There is a lot of data there, but let’s focus on text, relevance, and center for now. Here are those fields for the “New York City”:

result = Mapbox::Geocoder.geocode_forward("New York City", MAPBOX_OPTIONS)
result[0]["features"][0].slice("text", "relevance", "center")

=> {"text"=>"New York City", "relevance"=>1, "center"=>[-73.9808, 40.7648]}

If you use “NYC” query string, you get the exact same result:

result = Mapbox::Geocoder.geocode_forward("NYC", MAPBOX_OPTIONS)
result[0]["features"][0].slice("text", "relevance", "center")

=> {"text"=>"New York City", "relevance"=>1, "center"=>[-73.9808, 40.7648]}

Notice that the text is still “New York City” in this second example? That is because Mapbox is normalizing the results. We use the normalized text on the globe so viewers get a consistent experience. This also takes care of capitalization and misspellings.

The center field is an array containing the longitude and latitude of the location.

And finally, the relevance score is an indicator of Mapox’s confidence in the results. A relevance score of 1 is the highest, but sometimes users enter locations that Mapbox is less sure about:

result = Mapbox::Geocoder.geocode_forward("Middle Earth", MAPBOX_OPTIONS)
result[0]["features"][0].slice(text", "relevance", "center")

=> {"text"=>"Earth City", "relevance"=>0.5, "center"=>[-90.4682, 38.7689]}

We discard anything with a score of less than 1, just to get confidence that the location we show feels correct.

Mapbox also provides a batch geocoding endpoint. This allows us to query multiple locations in one request:

MAPBOX_ENDPOINT = "mapbox.places-permanent"

query_string = "{San Francisco};{Berlin};{Dakar};{Tokyo};{Lima}"

Mapbox::Geocoder.geocode_forward(query_string, MAPBOX_OPTIONS, MAPBOX_ENDPOINT)

After we’ve geocoded and normalized all of the results, we create a JSON representation of the pull request and its locations so our globe JavaScript client knows how to parse it.
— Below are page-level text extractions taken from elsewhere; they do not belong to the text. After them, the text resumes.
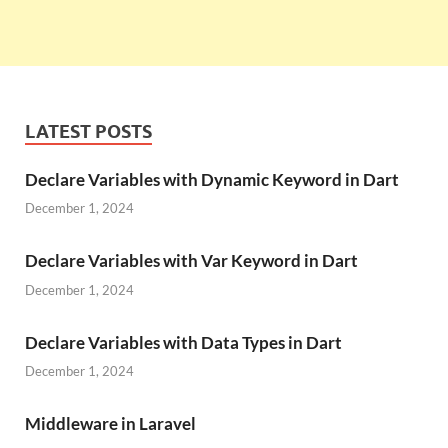
LATEST POSTS
Declare Variables with Dynamic Keyword in Dart
December 1, 2024
Declare Variables with Var Keyword in Dart
December 1, 2024
Declare Variables with Data Types in Dart
December 1, 2024
Middleware in Laravel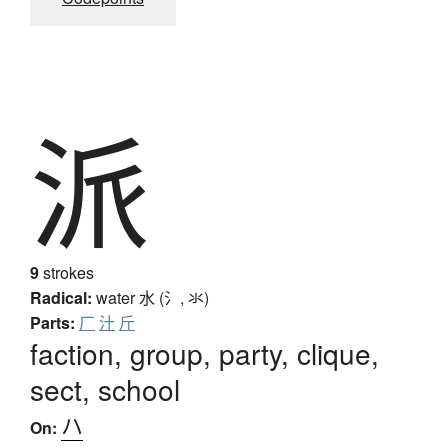
派
9
strokes
Radical:
water
水 (氵, 氺)
Parts:
厂
汁
斤
faction, group, party, clique,
sect, school
ハ
On: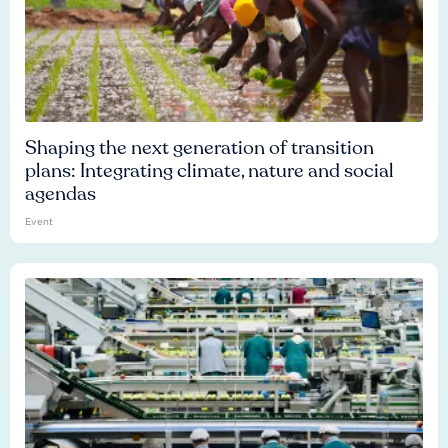
Shaping the next generation of transition
plans: Integrating climate, nature and social
agendas
Event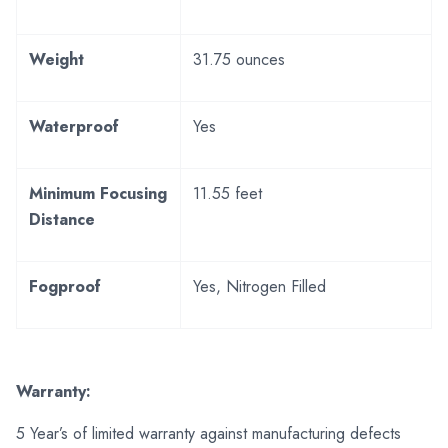
Weight
31.75 ounces
Waterproof
Yes
Minimum Focusing
11.55 feet
Distance
Fogproof
Yes, Nitrogen Filled
Warranty:
5 Year’s of limited warranty against manufacturing defects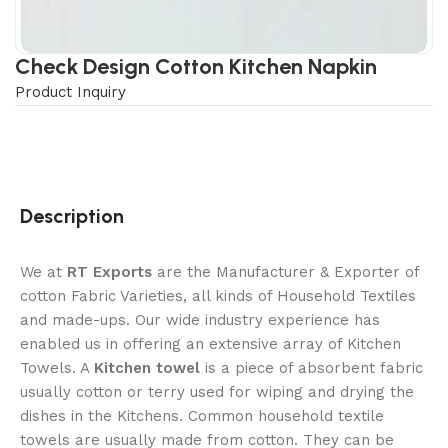
Check Design Cotton Kitchen Napkin
Product Inquiry
Description
We at
RT Exports
are the Manufacturer & Exporter of
cotton Fabric Varieties, all kinds of Household Textiles
and made-ups. Our wide industry experience has
enabled us in offering an extensive array of Kitchen
Towels. A
Kitchen towel
is a piece of absorbent fabric
usually cotton or terry used for wiping and drying the
dishes in the Kitchens. Common household textile
towels are usually made from cotton. They can be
Here’s a pull request we recently featured that was opened in San Francisco and merged in Tokyo:

{
   "uml":"Tokyo",
   "gm":{
      "lat":35.68,
      "lon":139.77
   },
   "uol":"San Francisco",
   "gop":{
      "lat":37.7648,
      "lon":-122.463
   },
   "l":"JavaScript",
   "nwo":"mdn/browser-compat-data",
   "pr":7937,
   "ma":"2020-12-17 04:00:48.000",
   "oa":"2020-12-16 10:02:31.000"
}

We use short keys to shave off some bytes from the JSON we end up serving so the globe loads faster.

Airflow, HDFS, and Munger

We run our data warehouse queries and geocoding throughout the day to ensure that the data on the homepage is always fresh.

For scheduling this work, we use another system from Apache called Airflow. Airflow lets you run scheduled jobs that contain a sequence of tasks. Airflow calls these workflows Direct Acyclical Graphs (or DAGs for short), which is a borrowed term from graph theory in computer science. Basically this means that you schedule one task at a time, execute the task, and when the task is done, then the next task is scheduled and eventually executed. Tasks can pass along information to each other.

At a high level, our DAG executes the following tasks:

  1. Query the data warehouse.
  2. Geocode locations from the results.
  3. Write the results to a file.
  4. Expose the results to the GitHub Rails app.

We covered the first two steps earlier. For writing the file, we use HDFS, which is a distributed file system that’s part of the Apache Hadoop project. The file is then uploaded to Munger, an internal service we use to expose results from the data science pipeline back to the GitHub Rails app that powers github.com.

Here’s what this might look like in the Airflow UI:

Each column in that screenshot represents a full DAG run of all of the tasks. The last column with the light green circle at the top indicates that the DAG is in the middle of a run. It’s completed the build_home_page_globe_table task (represented by a dark green box) and now has the next task write_to_hdfs scheduled (dark blue box).

Our Airflow instance runs more than just this one DAG throughout the day, so we may stay in this state for some time before the scheduler is ready to pick up the write_to_hdfs task. Eventually the remaining tasks should run. If everything ends up running smoothly, we should see all green:

Wrapping up

Hope that gives you a glimpse into how we built this!

Again, thank you to all the teams that made the GitHub homepage and globe possible. This project would not have been possible without years of investment in our data infrastructure and data science capabilities, so a special shout out to Kim, Jeff, Preston, Ike, Scott, Jamison, Rowan, and Omoju.

More importantly, we could not have done it without you, the GitHub community, and your daily contributions and projects that truly bring the globe to life. Stay tuned—we have even more in store for this project coming soon.

In the meantime, I hope to see you on the homepage soon. 😉